Ces deux sortes d’infinis actuels, le premier Moteur peut également les produire, qu’il s’agisse, d’ailleurs, d’infinis en nombre ou d’infinis en grandeur continue :

« La première proposition[1] que nous formulerons est la suivante : La force productive du premier Moteur s’étend à la production d’infinis en nombre (secundum multitudinem). En voici la preuve :

» Des choses qui n’ont aucune répugnance à être et exister simultanément ne répugnent pas à être produites simultanément, en particulier lorsque cette production est l’œuvre d’une force de vigueur infinie.

» Mais les individus singuliers, dont la multitude est infinie, d’une même nature, n’ont aucune répugnance à être et exister simultanément, car il n’y a, entre eux, nulle opposition.

» Cette force infinie en vigueur peut, donc produire une multitude infinie d’individus tous compris dans la même espèce.
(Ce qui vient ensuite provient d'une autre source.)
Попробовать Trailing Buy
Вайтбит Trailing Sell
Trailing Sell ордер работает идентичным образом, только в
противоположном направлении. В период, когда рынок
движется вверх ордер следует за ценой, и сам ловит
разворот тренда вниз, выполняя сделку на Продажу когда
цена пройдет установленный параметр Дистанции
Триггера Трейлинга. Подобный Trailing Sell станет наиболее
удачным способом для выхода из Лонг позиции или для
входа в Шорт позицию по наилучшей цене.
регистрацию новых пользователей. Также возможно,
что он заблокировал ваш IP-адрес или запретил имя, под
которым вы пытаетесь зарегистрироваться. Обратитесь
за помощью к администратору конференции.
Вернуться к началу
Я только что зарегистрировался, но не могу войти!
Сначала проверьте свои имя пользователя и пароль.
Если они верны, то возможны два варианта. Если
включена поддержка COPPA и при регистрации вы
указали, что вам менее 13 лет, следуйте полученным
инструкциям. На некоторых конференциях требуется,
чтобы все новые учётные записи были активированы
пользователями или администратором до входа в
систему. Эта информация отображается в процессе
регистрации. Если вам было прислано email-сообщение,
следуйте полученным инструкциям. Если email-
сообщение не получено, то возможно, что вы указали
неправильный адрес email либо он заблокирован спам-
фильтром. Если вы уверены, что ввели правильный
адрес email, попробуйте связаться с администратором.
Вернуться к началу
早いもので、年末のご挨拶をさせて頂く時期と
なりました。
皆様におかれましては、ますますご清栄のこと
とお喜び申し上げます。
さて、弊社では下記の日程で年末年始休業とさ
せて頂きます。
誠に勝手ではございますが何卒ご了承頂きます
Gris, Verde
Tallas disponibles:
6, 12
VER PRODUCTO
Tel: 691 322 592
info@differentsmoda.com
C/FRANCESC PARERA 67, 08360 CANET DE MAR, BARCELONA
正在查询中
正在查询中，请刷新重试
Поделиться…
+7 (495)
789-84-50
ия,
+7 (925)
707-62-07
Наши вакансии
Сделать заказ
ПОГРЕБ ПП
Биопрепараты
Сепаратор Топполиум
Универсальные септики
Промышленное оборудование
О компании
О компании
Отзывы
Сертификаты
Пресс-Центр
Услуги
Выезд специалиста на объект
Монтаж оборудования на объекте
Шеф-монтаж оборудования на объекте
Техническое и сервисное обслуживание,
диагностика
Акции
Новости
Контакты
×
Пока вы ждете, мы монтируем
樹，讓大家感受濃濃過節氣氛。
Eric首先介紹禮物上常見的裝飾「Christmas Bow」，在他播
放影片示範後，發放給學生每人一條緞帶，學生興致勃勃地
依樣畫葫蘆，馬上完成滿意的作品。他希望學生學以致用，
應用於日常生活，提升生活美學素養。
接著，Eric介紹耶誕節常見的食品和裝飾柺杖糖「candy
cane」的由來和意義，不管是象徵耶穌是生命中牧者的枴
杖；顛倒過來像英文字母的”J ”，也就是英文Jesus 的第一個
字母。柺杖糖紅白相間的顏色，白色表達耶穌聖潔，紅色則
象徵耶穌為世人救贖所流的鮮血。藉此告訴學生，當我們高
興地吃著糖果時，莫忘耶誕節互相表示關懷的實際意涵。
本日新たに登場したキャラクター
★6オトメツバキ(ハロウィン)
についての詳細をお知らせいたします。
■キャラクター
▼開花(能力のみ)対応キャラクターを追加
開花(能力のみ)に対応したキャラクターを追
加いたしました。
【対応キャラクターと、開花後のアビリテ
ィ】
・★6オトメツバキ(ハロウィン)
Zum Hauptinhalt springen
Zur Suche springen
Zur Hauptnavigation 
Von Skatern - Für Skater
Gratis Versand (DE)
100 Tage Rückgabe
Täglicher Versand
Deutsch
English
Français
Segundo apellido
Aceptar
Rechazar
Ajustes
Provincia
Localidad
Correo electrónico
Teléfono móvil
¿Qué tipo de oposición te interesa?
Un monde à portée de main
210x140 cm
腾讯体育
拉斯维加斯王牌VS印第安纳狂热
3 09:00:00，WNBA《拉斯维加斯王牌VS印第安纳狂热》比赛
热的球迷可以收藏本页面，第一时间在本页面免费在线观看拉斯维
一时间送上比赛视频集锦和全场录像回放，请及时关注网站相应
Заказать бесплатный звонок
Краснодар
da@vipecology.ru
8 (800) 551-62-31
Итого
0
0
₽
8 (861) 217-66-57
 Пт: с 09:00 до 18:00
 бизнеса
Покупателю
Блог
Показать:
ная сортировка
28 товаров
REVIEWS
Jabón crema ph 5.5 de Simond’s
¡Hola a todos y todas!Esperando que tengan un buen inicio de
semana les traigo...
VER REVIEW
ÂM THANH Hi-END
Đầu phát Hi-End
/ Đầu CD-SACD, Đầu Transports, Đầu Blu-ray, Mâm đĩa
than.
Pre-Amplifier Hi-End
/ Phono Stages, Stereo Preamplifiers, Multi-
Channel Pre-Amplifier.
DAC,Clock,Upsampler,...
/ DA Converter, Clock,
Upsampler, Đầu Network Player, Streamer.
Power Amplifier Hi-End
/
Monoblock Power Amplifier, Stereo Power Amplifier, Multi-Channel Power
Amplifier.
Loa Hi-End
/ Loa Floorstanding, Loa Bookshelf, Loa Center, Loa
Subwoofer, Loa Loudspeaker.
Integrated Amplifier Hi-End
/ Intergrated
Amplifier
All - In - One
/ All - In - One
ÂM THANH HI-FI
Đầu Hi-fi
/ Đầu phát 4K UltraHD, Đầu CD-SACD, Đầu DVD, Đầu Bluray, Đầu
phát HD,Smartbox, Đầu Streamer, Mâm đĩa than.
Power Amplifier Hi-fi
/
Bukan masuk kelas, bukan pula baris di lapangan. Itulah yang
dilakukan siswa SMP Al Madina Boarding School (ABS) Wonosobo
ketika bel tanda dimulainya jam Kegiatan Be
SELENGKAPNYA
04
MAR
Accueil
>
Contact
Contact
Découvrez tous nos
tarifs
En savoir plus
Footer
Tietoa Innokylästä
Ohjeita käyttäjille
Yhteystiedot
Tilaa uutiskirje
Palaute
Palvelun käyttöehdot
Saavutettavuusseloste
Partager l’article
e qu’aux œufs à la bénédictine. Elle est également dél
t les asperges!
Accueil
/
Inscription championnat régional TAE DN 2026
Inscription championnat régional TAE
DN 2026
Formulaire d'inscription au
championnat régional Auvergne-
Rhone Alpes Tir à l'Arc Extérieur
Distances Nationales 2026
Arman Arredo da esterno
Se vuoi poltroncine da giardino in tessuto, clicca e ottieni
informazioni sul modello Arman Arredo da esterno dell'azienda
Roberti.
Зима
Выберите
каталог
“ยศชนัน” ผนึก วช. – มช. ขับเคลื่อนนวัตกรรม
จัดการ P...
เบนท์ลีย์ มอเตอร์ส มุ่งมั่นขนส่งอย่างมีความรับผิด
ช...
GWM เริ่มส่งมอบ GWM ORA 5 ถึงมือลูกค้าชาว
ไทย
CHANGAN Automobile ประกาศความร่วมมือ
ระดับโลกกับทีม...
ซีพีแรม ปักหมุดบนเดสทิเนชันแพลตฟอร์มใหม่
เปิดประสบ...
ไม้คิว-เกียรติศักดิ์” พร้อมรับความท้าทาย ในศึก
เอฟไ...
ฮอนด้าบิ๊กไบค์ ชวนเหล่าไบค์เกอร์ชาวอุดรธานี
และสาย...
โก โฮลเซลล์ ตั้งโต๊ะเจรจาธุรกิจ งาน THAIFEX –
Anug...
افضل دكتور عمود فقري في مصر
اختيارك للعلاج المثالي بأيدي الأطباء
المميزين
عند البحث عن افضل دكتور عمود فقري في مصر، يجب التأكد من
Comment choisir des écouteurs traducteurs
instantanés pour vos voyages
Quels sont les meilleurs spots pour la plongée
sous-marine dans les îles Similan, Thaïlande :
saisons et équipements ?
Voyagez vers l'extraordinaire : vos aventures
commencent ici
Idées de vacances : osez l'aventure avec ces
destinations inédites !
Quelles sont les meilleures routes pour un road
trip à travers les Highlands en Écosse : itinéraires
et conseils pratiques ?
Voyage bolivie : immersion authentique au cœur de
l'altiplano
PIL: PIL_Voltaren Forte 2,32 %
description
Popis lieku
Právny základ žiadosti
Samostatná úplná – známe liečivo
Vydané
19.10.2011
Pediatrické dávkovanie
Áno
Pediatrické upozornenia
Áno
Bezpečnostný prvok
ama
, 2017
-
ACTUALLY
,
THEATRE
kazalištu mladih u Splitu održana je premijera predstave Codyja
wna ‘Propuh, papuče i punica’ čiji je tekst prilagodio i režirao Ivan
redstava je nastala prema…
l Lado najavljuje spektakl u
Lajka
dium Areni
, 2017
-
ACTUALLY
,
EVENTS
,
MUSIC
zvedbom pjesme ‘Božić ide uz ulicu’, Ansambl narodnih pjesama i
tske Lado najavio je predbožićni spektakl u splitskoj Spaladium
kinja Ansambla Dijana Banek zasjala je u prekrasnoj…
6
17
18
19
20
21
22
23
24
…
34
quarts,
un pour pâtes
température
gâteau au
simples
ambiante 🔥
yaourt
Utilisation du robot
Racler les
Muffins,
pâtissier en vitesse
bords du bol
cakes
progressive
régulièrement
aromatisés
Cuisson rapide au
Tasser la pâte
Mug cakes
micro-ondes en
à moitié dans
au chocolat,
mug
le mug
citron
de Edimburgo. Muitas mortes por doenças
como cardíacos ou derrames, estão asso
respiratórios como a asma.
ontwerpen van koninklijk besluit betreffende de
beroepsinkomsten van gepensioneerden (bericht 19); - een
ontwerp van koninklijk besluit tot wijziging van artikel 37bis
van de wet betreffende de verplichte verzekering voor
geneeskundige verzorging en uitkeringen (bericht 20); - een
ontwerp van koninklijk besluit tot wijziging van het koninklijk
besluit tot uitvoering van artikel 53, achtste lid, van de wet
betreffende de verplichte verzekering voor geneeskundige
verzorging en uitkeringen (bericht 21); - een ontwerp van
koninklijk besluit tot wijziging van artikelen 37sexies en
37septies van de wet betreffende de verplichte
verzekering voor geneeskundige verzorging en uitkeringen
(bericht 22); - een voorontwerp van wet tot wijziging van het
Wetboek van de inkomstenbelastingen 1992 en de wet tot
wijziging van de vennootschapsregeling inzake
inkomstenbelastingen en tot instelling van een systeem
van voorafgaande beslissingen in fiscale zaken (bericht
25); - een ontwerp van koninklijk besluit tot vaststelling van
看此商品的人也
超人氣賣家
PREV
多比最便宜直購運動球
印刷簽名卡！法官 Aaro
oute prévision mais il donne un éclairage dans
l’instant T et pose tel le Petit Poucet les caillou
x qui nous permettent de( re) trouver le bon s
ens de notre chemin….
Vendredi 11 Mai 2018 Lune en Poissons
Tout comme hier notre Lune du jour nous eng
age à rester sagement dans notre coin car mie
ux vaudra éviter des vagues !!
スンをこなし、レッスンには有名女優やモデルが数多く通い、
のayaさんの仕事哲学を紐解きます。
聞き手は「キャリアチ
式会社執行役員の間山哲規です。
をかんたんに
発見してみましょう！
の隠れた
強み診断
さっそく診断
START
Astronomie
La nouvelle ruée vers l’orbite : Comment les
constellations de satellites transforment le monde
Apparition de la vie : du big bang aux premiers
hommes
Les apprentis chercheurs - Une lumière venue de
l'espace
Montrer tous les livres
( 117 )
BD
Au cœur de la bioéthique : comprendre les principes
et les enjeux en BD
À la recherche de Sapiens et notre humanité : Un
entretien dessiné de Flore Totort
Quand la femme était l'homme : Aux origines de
» Cette mineure, que ces individus singuliers, dont la multitude est infinie, n’aient aucune répugnance à coexister, on la peut prouver d’une autre manière : Là où il n’y a pas plus de répugnance dans un plus grand nombre que dans un nombre plus

  1. Nicolai Boneti Op. laud., lib. VII, cap, XI ; ms. no 16132, fol. 287, coll. a et b.